Unfortunately the studied streams did not have hydrology gauges, so I was unable to compare modeled hydrology with anything observed. We used a 'surrogate watershed' (that already had a TMDL completed) for which the function tables were calculated by another consulting firm (the methodology they used is not evident from the files they provided). During water quality calibration, I noticed that the streams went dry - a lot. This made no logical sense as we know the area we're studying is swampy. Further investigation showed that the free water surface evaporation from the reaches, nothing I had ever given much thought to before, was exceedingly high for the model of these watersheds. I traced the reason back to the difficulty in calculating bottom width - normally the bottom width is considerably smaller than the top width, so that while the flow is in the range of dry stream to bankfull (where it commonly stays), the surface area of the stream decreases as the water level falls, and evaporation decreases accordingly. Because I had set the bottom width equal to the top width for these swampy areas, evaporation continued at a high rate down to the last drop of water, causing the streams to go dry much faster than they should.

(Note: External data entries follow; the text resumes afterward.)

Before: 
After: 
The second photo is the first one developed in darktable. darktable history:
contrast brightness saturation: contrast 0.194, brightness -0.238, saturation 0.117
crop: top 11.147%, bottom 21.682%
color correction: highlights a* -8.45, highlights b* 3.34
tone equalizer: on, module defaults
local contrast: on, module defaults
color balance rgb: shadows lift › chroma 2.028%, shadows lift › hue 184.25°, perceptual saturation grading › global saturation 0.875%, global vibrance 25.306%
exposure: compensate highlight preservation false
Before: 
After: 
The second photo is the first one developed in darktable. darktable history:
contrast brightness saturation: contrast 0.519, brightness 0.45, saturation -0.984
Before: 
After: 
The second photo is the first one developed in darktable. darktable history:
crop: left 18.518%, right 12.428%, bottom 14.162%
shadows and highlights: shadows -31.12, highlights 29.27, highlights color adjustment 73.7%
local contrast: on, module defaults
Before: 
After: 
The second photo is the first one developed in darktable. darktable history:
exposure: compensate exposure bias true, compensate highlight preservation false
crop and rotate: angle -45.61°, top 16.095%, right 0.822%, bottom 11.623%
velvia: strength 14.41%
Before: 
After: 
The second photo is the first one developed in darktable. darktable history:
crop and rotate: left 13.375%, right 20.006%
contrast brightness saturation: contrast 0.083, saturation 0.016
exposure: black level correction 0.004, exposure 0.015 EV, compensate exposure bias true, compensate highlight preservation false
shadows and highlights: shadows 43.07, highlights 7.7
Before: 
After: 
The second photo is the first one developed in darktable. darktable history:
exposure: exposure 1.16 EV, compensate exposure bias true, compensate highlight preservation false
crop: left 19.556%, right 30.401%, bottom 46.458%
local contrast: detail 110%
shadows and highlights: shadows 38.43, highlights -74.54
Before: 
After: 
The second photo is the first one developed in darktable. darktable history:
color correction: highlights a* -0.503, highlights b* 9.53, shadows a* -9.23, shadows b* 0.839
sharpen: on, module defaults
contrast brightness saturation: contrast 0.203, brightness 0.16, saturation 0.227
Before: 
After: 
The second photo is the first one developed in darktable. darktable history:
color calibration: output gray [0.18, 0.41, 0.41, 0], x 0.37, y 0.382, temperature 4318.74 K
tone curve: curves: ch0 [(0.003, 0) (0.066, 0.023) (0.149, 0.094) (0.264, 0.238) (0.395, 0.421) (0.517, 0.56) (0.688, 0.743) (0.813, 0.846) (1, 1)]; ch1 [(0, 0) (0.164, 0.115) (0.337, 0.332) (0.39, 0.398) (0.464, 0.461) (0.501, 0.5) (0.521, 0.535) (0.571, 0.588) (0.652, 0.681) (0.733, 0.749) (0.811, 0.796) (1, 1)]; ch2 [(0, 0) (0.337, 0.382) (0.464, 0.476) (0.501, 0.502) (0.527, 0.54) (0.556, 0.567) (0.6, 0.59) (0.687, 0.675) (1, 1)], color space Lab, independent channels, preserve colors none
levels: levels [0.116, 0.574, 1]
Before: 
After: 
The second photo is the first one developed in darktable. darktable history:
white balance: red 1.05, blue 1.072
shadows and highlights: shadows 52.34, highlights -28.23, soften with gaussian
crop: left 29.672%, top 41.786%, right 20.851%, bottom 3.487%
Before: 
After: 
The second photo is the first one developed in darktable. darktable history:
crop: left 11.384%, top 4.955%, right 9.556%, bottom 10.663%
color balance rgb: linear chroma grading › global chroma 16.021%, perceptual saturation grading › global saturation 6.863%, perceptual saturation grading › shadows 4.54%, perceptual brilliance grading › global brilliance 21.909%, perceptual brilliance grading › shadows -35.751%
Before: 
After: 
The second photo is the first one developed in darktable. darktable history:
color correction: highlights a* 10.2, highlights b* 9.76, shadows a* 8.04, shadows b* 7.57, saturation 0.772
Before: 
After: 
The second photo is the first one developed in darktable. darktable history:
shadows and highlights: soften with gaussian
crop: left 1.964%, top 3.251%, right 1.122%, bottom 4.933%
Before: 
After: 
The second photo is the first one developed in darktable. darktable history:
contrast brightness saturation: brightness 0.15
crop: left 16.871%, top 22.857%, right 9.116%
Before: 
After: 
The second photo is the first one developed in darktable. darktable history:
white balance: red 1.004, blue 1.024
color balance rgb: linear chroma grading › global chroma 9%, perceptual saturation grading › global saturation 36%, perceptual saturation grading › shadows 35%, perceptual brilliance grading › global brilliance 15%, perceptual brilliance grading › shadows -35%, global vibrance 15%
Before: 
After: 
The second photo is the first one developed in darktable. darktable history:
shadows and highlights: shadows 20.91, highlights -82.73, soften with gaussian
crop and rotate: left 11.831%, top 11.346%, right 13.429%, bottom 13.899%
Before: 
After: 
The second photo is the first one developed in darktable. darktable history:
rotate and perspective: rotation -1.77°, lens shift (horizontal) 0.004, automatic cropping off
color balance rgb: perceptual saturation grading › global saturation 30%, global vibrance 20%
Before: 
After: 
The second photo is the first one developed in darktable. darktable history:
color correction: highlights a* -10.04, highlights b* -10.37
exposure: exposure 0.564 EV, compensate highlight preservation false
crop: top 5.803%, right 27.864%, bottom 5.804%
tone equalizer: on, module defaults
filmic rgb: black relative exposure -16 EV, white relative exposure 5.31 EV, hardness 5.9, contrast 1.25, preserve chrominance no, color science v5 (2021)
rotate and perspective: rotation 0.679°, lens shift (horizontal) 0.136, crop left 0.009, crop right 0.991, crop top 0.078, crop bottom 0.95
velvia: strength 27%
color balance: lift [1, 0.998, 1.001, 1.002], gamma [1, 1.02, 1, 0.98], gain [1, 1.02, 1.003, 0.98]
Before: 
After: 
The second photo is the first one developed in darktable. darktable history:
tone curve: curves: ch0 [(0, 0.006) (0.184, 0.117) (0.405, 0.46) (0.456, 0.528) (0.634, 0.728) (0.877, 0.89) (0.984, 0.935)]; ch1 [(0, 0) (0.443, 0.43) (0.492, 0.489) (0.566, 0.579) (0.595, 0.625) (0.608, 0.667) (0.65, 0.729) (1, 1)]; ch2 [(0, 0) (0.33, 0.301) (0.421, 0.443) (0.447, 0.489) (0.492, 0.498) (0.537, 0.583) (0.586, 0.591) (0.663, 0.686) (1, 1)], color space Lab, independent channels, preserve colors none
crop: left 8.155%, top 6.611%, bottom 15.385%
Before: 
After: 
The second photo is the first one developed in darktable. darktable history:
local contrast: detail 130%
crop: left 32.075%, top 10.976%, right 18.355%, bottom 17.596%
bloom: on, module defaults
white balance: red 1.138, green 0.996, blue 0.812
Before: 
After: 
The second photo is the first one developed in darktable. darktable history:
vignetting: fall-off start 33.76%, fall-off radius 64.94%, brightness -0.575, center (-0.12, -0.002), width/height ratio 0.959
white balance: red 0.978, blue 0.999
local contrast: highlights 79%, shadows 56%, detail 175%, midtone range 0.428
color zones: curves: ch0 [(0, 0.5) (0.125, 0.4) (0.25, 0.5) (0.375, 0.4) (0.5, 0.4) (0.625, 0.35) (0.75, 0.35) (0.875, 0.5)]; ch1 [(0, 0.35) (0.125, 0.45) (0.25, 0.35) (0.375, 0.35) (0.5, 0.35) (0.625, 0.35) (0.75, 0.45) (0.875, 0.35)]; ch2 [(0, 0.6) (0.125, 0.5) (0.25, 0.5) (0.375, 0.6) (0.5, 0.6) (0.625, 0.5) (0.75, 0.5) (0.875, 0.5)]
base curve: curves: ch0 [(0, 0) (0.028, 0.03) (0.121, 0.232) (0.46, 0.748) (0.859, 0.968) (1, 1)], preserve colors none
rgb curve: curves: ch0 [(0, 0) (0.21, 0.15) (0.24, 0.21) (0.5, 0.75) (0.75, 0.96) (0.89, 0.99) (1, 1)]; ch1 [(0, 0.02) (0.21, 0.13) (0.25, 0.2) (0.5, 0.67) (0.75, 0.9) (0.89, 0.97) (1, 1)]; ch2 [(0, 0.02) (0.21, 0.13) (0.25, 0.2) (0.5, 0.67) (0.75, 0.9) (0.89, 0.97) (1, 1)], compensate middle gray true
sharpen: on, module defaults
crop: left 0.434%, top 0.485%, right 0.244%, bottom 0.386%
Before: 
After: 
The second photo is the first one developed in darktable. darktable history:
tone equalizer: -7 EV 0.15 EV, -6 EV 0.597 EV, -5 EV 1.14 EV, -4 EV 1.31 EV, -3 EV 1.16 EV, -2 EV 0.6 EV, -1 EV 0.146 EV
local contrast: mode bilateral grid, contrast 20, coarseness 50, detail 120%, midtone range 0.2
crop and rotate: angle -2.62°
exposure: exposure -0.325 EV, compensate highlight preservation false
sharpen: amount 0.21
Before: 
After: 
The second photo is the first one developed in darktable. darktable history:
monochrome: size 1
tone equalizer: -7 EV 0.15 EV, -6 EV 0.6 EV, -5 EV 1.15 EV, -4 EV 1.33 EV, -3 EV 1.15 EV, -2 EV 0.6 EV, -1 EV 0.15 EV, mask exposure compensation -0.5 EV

To solve this problem, I investigated the function tables from the surrogate watershed and adjusted ours to match their overall pattern. This involved a decrease in the surface area at near-zero flows - which makes logical sense, as when the flow is very small the water will start to move in small streams rather than spreading out across the full flat streambed. This solved the problem for 3 of the 4 study areas. In the fourth, however, it actually caused more problems. This goes back to what I mentioned previously about dealing with low flow issues - that is, setting a cutoff. When evaporation was high, the stream spent a considerable fraction of its time beneath the cutoff stages used for livestock and wildlife. That is, their contributions were removed from the stream a considerable amount of the time. When evaporation was set at a more reasonable level, the stream spent much more time above the cutoff, causing higher contributions from livestock and wildlife and thus increasing the various statistics we use to evaluate water quality calibrations.

This is a very interesting conundrum. Typically increasing flow (done in this case by decreasing evaporation) causes a decrease in bacteria concentrations (the old axiom "the solution to pollution is dilution" - outdated as we know it to be - comes to mind). This is the first time I've seen it actually INCREASE bacteria concentrations - and it is of course due to the way we use the stage cutoff to represent behavioral changes in animals.

I have used the neighboring watersheds as guides to help me set some reasonable parameters for this troublesome watershed. I am finishing up the modeling now and we'll see how well things go!